“The Factory,” Godspeed You! Black Emperor, and the Art of Deviation
Letitia Elizabeth Landon’s 1835 poem “The Factory” begins with the following two stanzas:
There rests a shade above yon town,
A dark funereal shroud:
‘Tis not the tempest hurrying down,
‘Tis not a summer cloud.
The smoke that rises on the air
Is as a type and sign;
A shadow flung by the despair
Within those streets of thine.
The atmosphere created evokes images of dirt, of filth, of misery. The remainder of the poem details factory life, and the life of the children working in those factories. L.E.L mourns the death of childhood, crying that childhood ought to be a “lovely time,” and “such should childhood ever be.” Another word that could be used to describe the mood set by this poem is apocalyptic. L.E.L goes on to describe “[W]eeds darkening on…bitter soil,” “Moloch’s sacrifice,” and “a low appalling cry” rising on “the morning wind,” among other things. The poem serves as a searing condemnation of the Victorian practice of child labour, and what that practice microcosmically suggests about Victorian society.
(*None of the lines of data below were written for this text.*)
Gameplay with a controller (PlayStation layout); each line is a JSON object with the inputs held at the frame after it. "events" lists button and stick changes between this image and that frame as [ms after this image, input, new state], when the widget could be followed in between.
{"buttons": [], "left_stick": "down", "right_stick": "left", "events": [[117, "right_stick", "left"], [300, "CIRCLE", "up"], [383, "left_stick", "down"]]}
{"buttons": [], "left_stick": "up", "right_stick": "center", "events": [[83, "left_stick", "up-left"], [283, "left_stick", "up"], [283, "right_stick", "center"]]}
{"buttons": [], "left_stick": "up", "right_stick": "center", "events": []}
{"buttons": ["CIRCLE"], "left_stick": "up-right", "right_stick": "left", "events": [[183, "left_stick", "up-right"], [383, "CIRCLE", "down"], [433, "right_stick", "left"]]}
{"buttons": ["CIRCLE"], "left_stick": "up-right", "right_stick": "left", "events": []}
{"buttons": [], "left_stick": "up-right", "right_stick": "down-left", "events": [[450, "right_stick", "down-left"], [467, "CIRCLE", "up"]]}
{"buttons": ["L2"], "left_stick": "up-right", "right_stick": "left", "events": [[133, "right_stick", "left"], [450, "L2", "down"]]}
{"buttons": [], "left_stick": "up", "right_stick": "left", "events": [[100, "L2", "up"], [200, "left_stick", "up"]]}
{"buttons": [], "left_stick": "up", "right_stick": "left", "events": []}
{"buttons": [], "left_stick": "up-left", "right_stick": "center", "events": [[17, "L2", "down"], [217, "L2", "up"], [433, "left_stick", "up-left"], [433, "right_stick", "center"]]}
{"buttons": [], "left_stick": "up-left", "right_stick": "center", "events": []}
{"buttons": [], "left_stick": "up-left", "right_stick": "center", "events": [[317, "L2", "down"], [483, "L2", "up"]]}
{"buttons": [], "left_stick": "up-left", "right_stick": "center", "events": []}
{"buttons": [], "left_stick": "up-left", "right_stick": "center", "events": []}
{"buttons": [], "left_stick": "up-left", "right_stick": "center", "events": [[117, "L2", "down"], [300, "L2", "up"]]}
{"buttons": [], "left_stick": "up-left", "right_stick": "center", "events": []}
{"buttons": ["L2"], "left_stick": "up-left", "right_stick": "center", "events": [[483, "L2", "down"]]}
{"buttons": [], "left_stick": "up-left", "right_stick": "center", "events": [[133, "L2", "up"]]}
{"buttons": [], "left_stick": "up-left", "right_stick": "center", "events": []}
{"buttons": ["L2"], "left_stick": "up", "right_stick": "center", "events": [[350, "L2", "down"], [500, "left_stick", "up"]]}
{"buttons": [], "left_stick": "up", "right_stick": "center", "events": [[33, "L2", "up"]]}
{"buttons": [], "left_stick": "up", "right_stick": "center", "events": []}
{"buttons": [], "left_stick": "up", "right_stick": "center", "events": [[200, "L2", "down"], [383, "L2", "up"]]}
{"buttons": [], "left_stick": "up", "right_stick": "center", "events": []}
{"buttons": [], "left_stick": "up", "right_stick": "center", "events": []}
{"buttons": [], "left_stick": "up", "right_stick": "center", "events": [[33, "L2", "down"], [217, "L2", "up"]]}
What this evoked for me was a song called “The Dead Flag Blues,” by the Canadian post-rock band Godspeed You! Black Emperor, off of their 1997 album F♯ A♯ ∞ (Pronounced as F-sharp A-sharp Infinity). The lyrics of the song are as follows, (you can find the song here):
The car is on fire, and there’s no driver at the wheel
And the sewers are all muddied with a thousand lonely suicides
And a dark wind blows
The government is corrupt
And we’re on so many drugs
With the radio on and the curtains drawn
We’re trapped in the belly of this horrible machine
And the machine is bleeding to death
The sun has fallen down
And the billboards are all leering
And the flags are all dead at the top of their poles
It went like this:
The buildings tumbled in on themselves
Mothers clutching babies
Picked through the rubble
And pulled out their hair
The skyline was beautiful on fire
All twisted metal stretching upwards
Everything washed in a thin orange haze
I said, “Kiss me, you’re beautiful –
These are truly the last days”
You grabbed my hand
And we fell into it
Like a daydream
Or a fever
We woke up one morning and fell a little further down
For sure it’s the valley of death
I open up my wallet
And it’s full of blood
The mood of this song is undoubtedly similar to L.E.L’s poem. While it doesn’t focus as much on a specific negative aspect of society (i.e factories) or the group that aspect affects (i.e children), the apocalyptic mood is still there. Buildings topple in on themselves; skylines are beautiful with fire. The machine we are allegedly trapped in is bleeding to death. There is no singing; all of the lyrics are spoken. The music itself is dark, ambient, and melancholic, with little cohesive structure. Wailing strings in minor keys and reverberating acoustic guitars dominate the soundscape.
The genre of this song, post-rock, is known for its attempt to break away from the standard norms of conventional rock music. It was an escape from traditional forms. The name itself suggests this. Post-rock. After rock. There is a break from the standard 4/4 time signature, composing a song structured in intro-verse-chorus-verse-outro fashion. All of these norms are deviated from, creating a sound bizarre and otherworldly. The genre of L.E.L’s poem, the ballad, was one that was in its own way a deviation from the norms of poetry at the time. “The Factory,” rather than being an escape from traditional forms, is a return to a traditional form.
Both of these works, then, reflect an anger, cynicism, and melancholy towards the norms of their time period, and this reflection is itself reflected through a break in normative compositional structures (be they musical or poetic). Both works also criticize their societies for their passiveness: GY!BE’s lyrics state that “The government is corrupt/And we’re on so many drugs/With the radio on and the curtains drawn.” L.E.L.’s poem says that “We read of Moloch’s sacrifice,/We sicken at the name,/And seem to hear the infant cries –/And yet we do the same.” Both also reflect the focuses of their society: the factory is one of the primary symbols of the Victorian era, and a country’s flag is one of the primary symbols of the more nationalistic tendencies evolved in world society over the past two decades.
Just as the anxieties and existential fears of Letitia Elizabeth Landon’s time manifest themselves in her poem “The Factory,” describing a slow shift towards ostensible apocalypse, so too does Godspeed You! Black Emperor’s “The Dead Flag Blues” portray that very same anxiety felt by the lyricist towards our society, both in the lyrics of the song as well as the compositional form of the song.